I got a job at the Rolling Plains Quail Research Ranch in Rotan, Texas. I was hired to do necropsies on quail, mostly looking for parasitic eye worms and cecal worms that are affecting quail in the rolling plains region of Texas. I know that having this class on my resume was one of the main reasons I was hired. My boss is very interested in determining cause of death in quail, by looking at what remains are left and determining whether a bird was killed by a mammal, raptor, or something else. For example, if a pile of feathers is found matted down, the first thing you’d look at is if it is clumped together by blood or saliva. If it’s saliva, it could be a mammal. If there are crimps in the rachis of the feathers, or they look methodically plucked, it could be a raptor. Presence of bite marks would also indicate a mammal.  
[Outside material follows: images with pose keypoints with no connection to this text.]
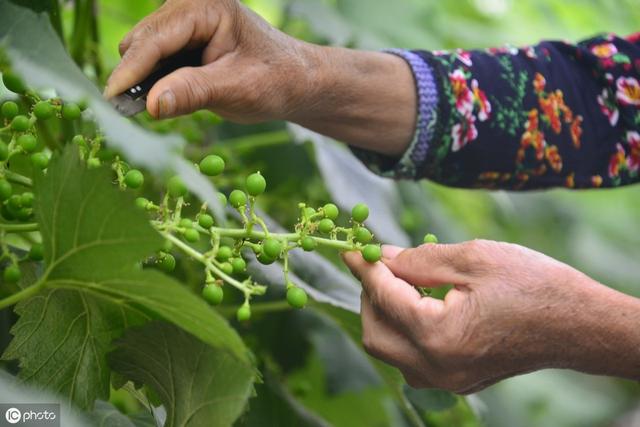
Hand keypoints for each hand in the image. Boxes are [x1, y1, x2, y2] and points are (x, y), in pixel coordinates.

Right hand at [104, 0, 318, 121]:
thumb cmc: (276, 80)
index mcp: (207, 6)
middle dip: (134, 76)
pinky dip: (154, 81)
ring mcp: (184, 23)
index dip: (132, 70)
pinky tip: (165, 99)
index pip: (157, 38)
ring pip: (143, 52)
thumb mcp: (237, 89)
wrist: (295, 81)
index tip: (111, 98)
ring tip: (151, 109)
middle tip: (131, 112)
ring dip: (143, 80)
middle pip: (141, 41)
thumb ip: (194, 93)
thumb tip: (151, 105)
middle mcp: (190, 6)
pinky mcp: (183, 41)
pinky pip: (154, 61)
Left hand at [343, 240, 639, 392]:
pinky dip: (404, 332)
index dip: (363, 268)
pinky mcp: (458, 381)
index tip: (350, 248)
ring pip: (390, 351)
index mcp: (437, 335)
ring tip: (397, 282)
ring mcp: (448, 381)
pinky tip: (418, 305)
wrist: (579, 324)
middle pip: (375, 333)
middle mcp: (437, 368)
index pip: (383, 297)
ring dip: (384, 316)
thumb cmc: (533, 285)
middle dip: (368, 296)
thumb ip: (417, 260)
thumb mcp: (473, 258)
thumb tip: (381, 257)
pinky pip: (413, 360)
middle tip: (376, 265)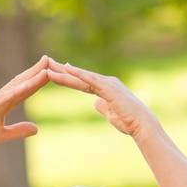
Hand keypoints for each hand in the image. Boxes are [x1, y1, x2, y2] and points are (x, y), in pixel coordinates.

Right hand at [0, 58, 49, 158]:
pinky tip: (29, 84)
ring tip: (45, 67)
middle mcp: (0, 99)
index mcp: (4, 104)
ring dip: (31, 76)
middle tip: (50, 58)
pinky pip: (7, 97)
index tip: (50, 71)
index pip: (24, 90)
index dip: (37, 81)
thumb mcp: (3, 135)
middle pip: (22, 82)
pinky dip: (18, 90)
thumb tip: (36, 129)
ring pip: (16, 86)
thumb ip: (19, 131)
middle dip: (36, 71)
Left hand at [44, 58, 159, 138]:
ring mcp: (107, 83)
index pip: (81, 82)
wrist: (141, 124)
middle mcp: (105, 82)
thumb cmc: (128, 121)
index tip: (53, 72)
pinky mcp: (109, 88)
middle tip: (45, 62)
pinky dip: (78, 73)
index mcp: (104, 88)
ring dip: (64, 71)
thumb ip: (103, 106)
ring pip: (81, 76)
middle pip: (79, 75)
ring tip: (49, 66)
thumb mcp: (111, 113)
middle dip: (61, 70)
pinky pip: (90, 79)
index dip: (67, 77)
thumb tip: (95, 103)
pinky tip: (67, 68)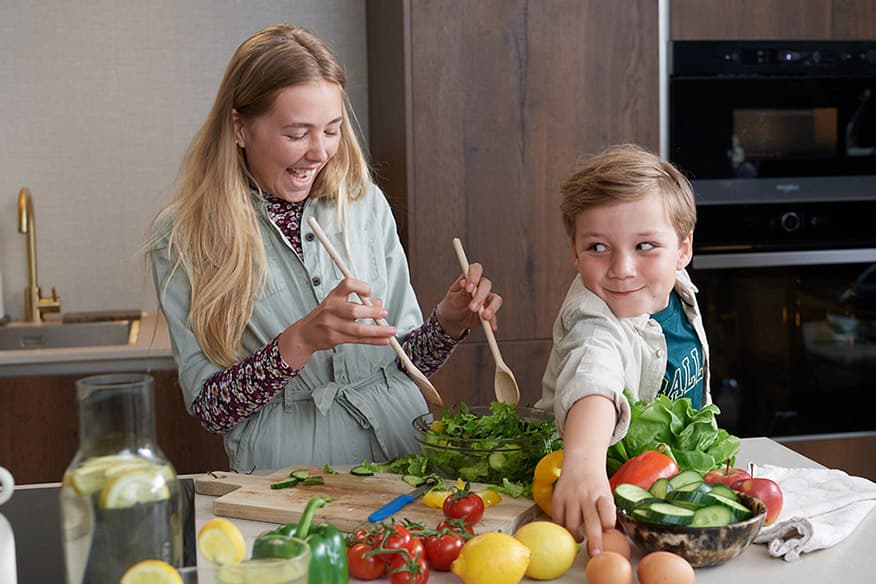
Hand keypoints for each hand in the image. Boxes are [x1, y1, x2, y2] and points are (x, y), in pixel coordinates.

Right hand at [278, 278, 396, 368]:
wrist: (305, 334)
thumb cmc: (324, 316)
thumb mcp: (337, 303)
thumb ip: (358, 302)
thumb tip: (379, 303)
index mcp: (333, 296)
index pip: (347, 285)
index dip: (360, 287)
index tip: (369, 292)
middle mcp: (332, 309)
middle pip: (353, 311)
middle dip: (372, 312)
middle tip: (384, 313)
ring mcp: (333, 325)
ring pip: (358, 329)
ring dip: (377, 330)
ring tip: (391, 331)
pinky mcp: (336, 338)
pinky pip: (358, 340)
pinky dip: (373, 340)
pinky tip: (384, 340)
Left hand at [435, 262, 502, 337]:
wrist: (453, 320)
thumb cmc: (451, 306)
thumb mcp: (452, 300)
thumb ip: (460, 293)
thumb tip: (464, 283)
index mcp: (469, 279)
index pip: (476, 269)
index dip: (474, 276)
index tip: (469, 288)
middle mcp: (480, 286)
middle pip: (486, 285)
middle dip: (480, 296)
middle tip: (472, 308)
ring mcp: (487, 298)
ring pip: (495, 299)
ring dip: (491, 308)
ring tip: (484, 317)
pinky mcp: (490, 310)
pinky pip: (495, 315)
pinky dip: (493, 321)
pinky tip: (491, 328)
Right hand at [551, 461, 615, 555]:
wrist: (581, 460)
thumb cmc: (596, 483)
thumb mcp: (606, 493)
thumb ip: (606, 512)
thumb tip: (608, 538)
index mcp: (603, 494)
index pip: (607, 510)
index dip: (608, 523)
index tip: (609, 532)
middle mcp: (587, 496)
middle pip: (591, 522)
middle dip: (594, 541)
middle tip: (595, 554)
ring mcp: (571, 497)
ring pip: (572, 524)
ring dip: (576, 536)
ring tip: (580, 539)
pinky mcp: (558, 497)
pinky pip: (558, 519)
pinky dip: (562, 528)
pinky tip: (567, 529)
One of the most interesting things I’ve done while I’ve been here is necropsy a “mystery bird”. One of my co-workers found an adult male quail lying dead in the middle of a road on the ranch, with no obvious signs of trauma. He brought it to me, and I necropsied it to see if we could find out why it died. As far as I could determine (without access to an x-ray machine), there were no obvious broken bones. There was were also no signs of trauma, such as bruising or hemorrhaging. The bird didn’t look emaciated and its internal organs looked healthy. The intestines and crop were full, which showed that the bird was eating well. When I looked for eye worms, I found 24 in the right eye and 20 in the left. When I looked for cecal worms, this particular bird had 476, which is the most that I’ve found in any bird I’ve necropsied so far. A study at the ranch during 2009-2010 found a mean of 134 cecal worms and 5.6 eye worms. While this doesn’t definitively prove that the eye and cecal worms are directly related to quail mortality, it does bring up questions of how they are affecting the birds’ fitness.  
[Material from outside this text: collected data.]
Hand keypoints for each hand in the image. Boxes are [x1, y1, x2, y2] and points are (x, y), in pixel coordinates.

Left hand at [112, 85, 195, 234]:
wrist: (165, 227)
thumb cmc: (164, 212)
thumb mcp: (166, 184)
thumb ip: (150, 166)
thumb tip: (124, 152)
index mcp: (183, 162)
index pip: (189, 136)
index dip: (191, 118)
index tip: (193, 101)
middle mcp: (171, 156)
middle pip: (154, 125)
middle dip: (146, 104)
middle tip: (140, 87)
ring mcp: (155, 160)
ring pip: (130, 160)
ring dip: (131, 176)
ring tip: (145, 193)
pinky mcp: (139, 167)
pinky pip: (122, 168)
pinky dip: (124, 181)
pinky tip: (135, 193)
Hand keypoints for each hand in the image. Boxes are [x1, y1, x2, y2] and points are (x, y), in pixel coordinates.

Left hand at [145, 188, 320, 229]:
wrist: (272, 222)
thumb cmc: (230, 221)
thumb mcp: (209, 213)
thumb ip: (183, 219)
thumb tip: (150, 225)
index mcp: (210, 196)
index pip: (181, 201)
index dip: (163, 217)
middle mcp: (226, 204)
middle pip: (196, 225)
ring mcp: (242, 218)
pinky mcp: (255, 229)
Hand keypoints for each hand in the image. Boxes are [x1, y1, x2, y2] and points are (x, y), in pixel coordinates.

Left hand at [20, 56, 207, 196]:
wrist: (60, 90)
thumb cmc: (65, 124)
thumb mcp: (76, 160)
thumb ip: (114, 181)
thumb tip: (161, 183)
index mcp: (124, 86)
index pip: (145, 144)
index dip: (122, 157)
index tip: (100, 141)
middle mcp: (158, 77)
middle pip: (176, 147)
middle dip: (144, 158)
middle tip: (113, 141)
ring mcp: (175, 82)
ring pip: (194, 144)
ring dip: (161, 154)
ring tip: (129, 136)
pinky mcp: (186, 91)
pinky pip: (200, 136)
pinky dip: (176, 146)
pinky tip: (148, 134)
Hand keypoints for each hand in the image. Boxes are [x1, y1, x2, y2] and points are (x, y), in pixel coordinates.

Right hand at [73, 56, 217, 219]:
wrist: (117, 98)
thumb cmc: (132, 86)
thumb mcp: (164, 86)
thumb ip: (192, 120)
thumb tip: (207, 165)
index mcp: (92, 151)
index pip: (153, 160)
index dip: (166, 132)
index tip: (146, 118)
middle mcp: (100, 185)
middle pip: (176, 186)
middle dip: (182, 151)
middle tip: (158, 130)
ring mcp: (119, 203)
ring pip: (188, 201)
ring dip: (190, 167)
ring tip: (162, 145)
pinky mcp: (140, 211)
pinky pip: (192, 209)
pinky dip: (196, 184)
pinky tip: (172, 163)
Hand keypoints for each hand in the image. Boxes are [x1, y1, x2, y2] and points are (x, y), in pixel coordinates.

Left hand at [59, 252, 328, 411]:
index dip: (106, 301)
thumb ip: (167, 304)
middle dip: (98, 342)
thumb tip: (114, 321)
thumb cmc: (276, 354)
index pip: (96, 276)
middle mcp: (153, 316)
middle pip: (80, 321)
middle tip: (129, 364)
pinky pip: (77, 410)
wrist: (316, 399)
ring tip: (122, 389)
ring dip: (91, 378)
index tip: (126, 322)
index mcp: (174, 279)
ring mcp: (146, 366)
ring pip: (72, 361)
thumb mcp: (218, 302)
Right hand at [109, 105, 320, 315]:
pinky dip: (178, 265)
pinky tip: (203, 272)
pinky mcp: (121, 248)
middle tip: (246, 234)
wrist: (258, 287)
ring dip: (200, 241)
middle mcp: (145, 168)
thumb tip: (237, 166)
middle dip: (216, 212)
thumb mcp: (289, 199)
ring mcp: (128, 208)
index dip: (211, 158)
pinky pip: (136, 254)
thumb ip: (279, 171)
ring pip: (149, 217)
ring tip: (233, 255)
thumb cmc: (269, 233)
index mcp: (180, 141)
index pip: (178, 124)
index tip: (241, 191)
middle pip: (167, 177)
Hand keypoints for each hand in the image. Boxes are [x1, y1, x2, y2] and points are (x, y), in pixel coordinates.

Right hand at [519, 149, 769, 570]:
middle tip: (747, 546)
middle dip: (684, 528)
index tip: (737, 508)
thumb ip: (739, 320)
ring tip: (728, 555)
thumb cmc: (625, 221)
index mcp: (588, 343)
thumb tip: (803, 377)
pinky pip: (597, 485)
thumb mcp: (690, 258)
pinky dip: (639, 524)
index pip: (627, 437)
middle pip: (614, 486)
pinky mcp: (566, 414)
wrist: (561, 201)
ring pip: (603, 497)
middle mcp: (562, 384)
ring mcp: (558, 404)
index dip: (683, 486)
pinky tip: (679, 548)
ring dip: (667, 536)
Another thing that my boss is interested in having me do is run some sort of “Quail CSI” project. For this, I would be putting out quail capes throughout the ranch and setting up trail cameras on them. This would allow us to learn how long bird remains last, and how they are dispersed. Is the wind blowing them away, are scavengers coming to eat what’s left? Although I haven’t started this project yet, I am very excited to see what I can discover and learn. I have already learned a lot here at the ranch and I’m so grateful for the opportunity to apply what I’ve learned in class to what I’m doing at work.